Absence is presence, I suppose. And it actually makes a lot of sense. Ms. Webb has written a book all about it.
Running on Empty has a lot of hypotheticals and case studies regarding therapy clients when dealing with certain parental types, or rather, certain mannerisms in case of some minor issue or major problem. She coined the notion of Emotional Neglect as something therapists should be on the lookout for. She argues that unless you’ve got outright abusive parents, most parents will see that the child’s physical needs are taken care of. However, emotional neglect comes in when the parents are busy or just not focused on the child’s emotional needs. This gets tricky for the person to realize until much later in life.
But it’s not all diagnosis and certainly not some form of how to blame mom or dad or whoever was in charge. It’s also got a good-sized basic component about how to try to build yourself up and recognize what you’re feeling, and allow yourself to feel it and try to understand it, and then move on. Perhaps some of the emotional things you should have learned but didn’t growing up can be remedied a bit with the advice Ms. Webb gives.
This book is definitely one I’d recommend to anyone who might’ve had some good general feeling about their childhood, but can’t quite put a finger on very many memories to support their feelings about it. This is a read for those out there who have felt that something was off that they just couldn’t put their finger on, that there was something in their childhood that struck them later as unsettling or just sad for some reason.

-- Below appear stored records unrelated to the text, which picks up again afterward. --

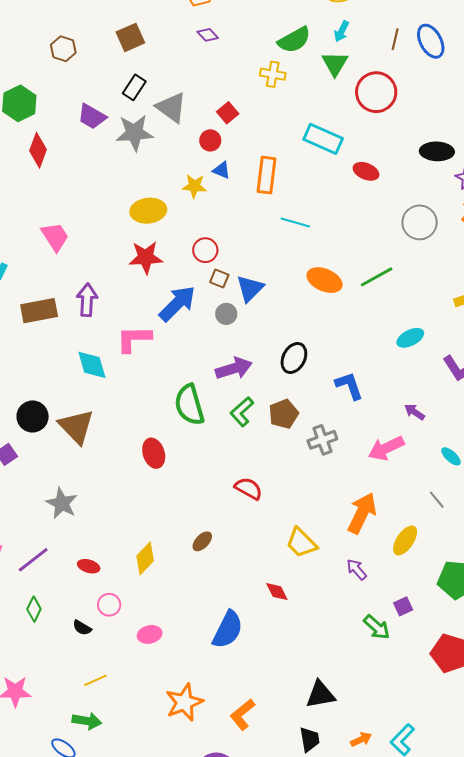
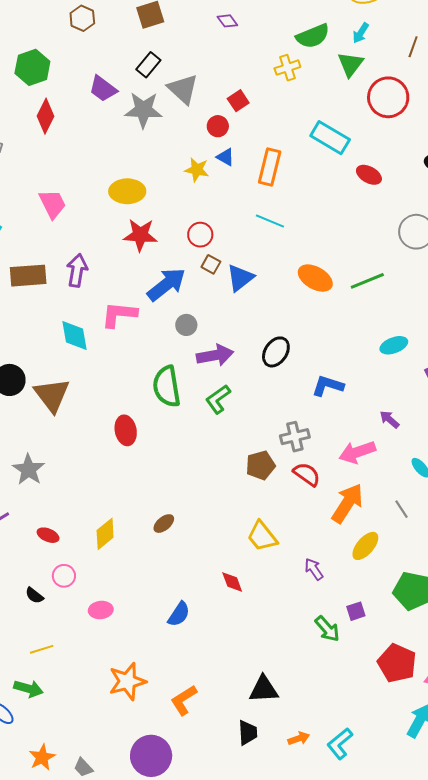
yellow cross: (273, 74) -> (287, 68), turned -35
yellow ellipse: (148, 211) -> (127, 191), moved
cyan line: (295, 223) -> (270, 221), moved
gray circle: (226, 314) -> (186, 325), moved
blue L-shape: (349, 386) -> (328, 386), turned -60
brown pentagon: (284, 414) -> (261, 465), moved
red semicircle: (248, 488) -> (307, 474), moved
orange arrow: (362, 513) -> (347, 503), moved
blue semicircle: (228, 630) -> (179, 614), size x0.7

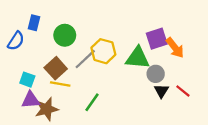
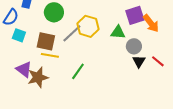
green triangle: (137, 58) -> (118, 32), size x0.7
brown square: (56, 68) -> (46, 41), turned -36
cyan square: (27, 80) -> (19, 35), moved
purple triangle: (31, 100) -> (24, 69), turned 42

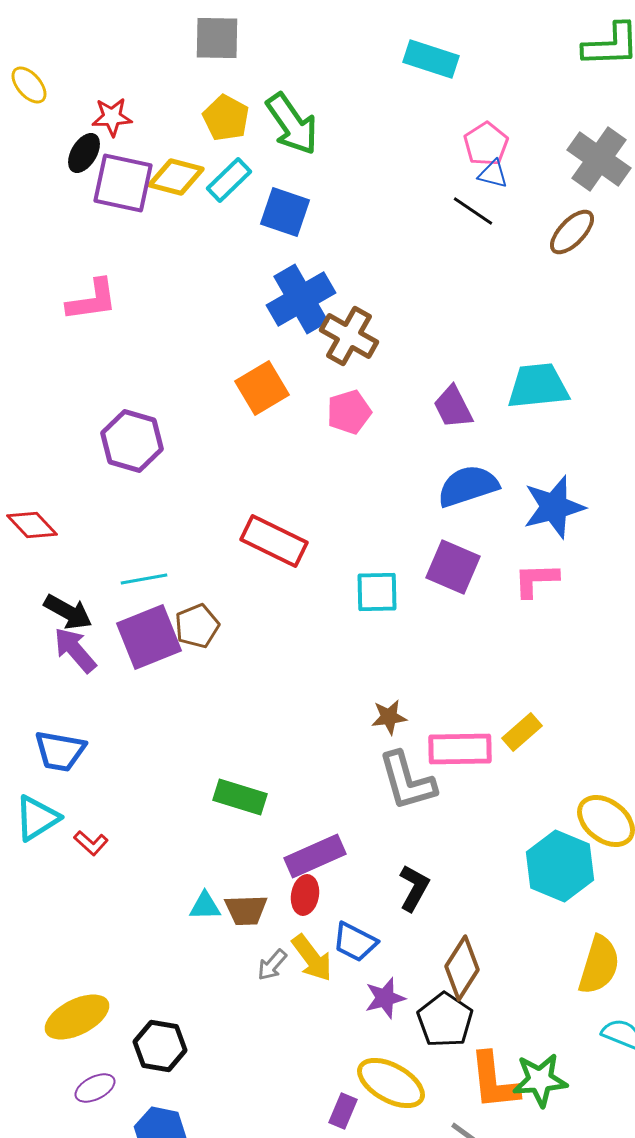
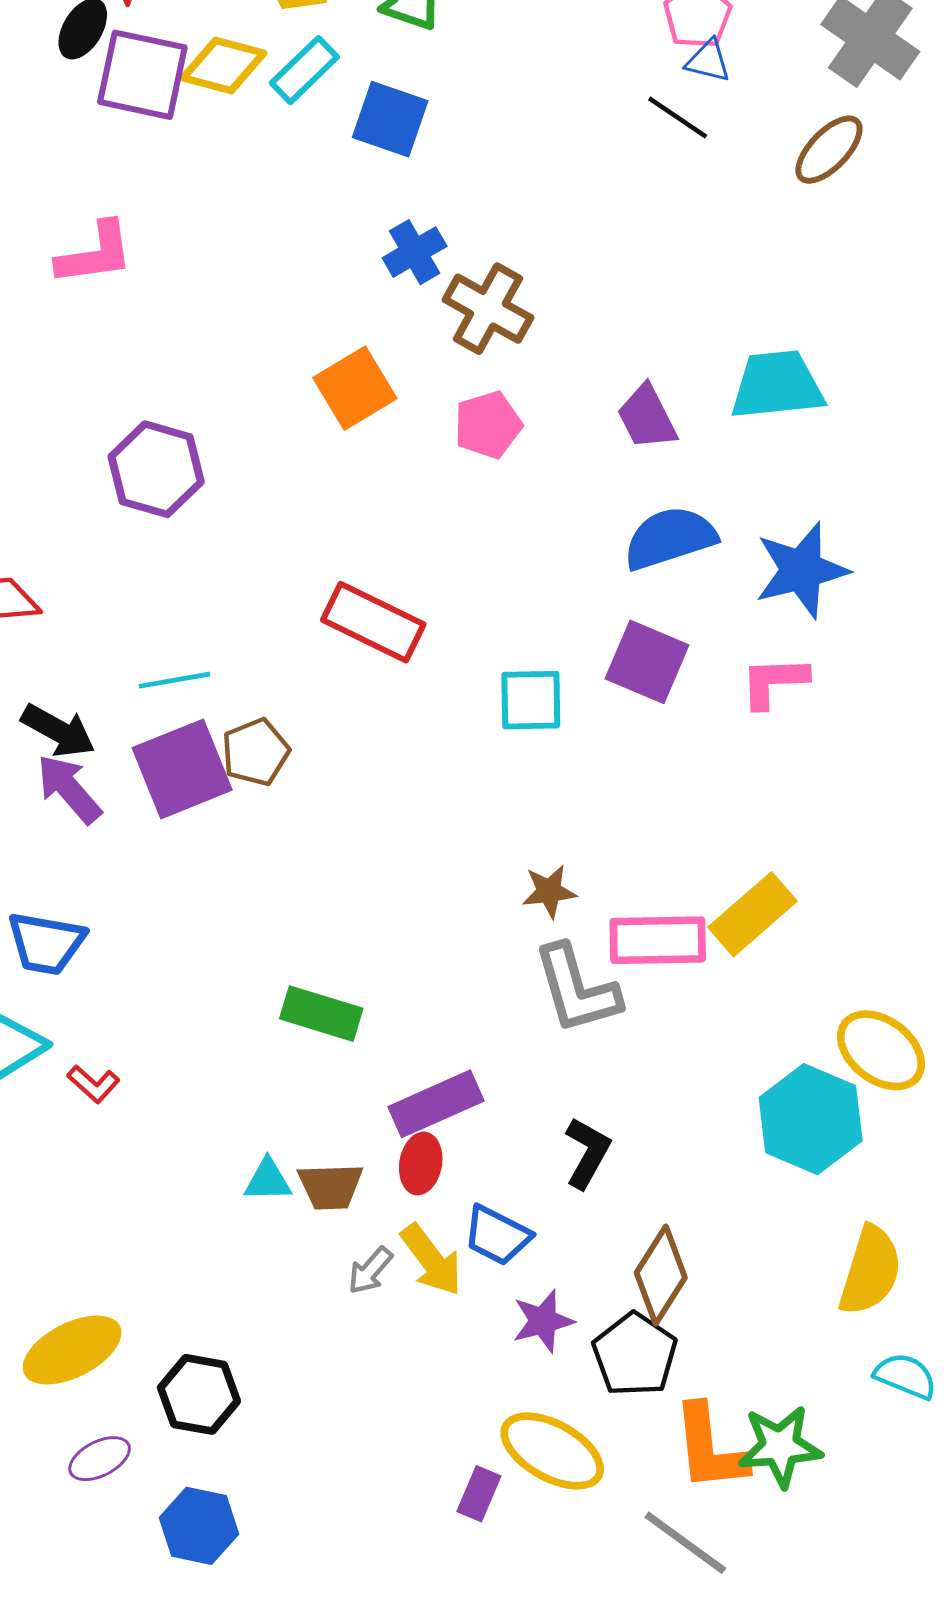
blue cross: (301, 299) -> (415, 252), size x0.6
yellow rectangle: (522, 732) -> (753, 914), size x1.4

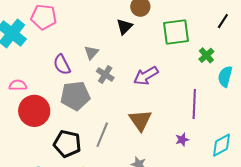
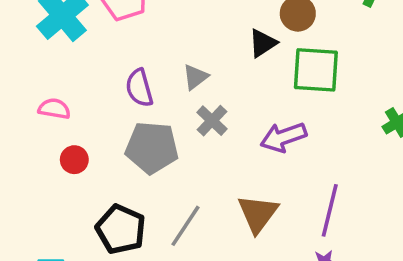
green square: (176, 32) -> (316, 70), moved
purple line: (194, 104) -> (330, 210), moved
red circle: (34, 111) -> (74, 160), size x0.5

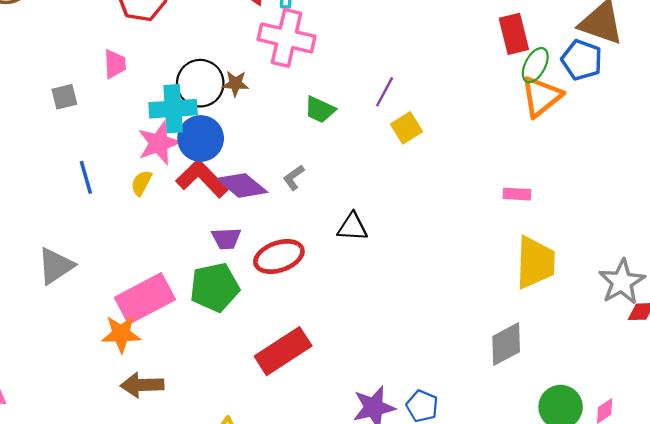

A “wrong” emotion or contradictory emotion during certain events could have come from parental involvement in the memory or their lack of proper reaction or any reaction at all to the child’s need for comfort or understanding.
There have been quite a few times I’ve felt rather off about my own memories in childhood. I remember some good times around the neighborhood riding my bike everywhere and the occasional crazy playing with kiddos. But when I try to think of my parents in those moments, it’s like it all goes fuzzy and i have to think super hard beyond one moment from each that pops up. I’ve had to try hard to think of why my parents didn’t seem to be in the best parts of my childhood, or they were there, but it just didn’t feel quite right, like once i got older, I realized certain places I shouldn’t have been or there were some people I didn’t need to be around.
If you’ve had those moments, then Running on Empty is a great read to start you thinking. Even if you need therapy or don’t at all, it’s worth it to maybe help answer a few questions about those niggling feelings that pop up from the past and you just can’t help and don’t understand why they’re there (or something’s not there, as the case often is).
Research-worthy. I’ll be hanging onto it a while.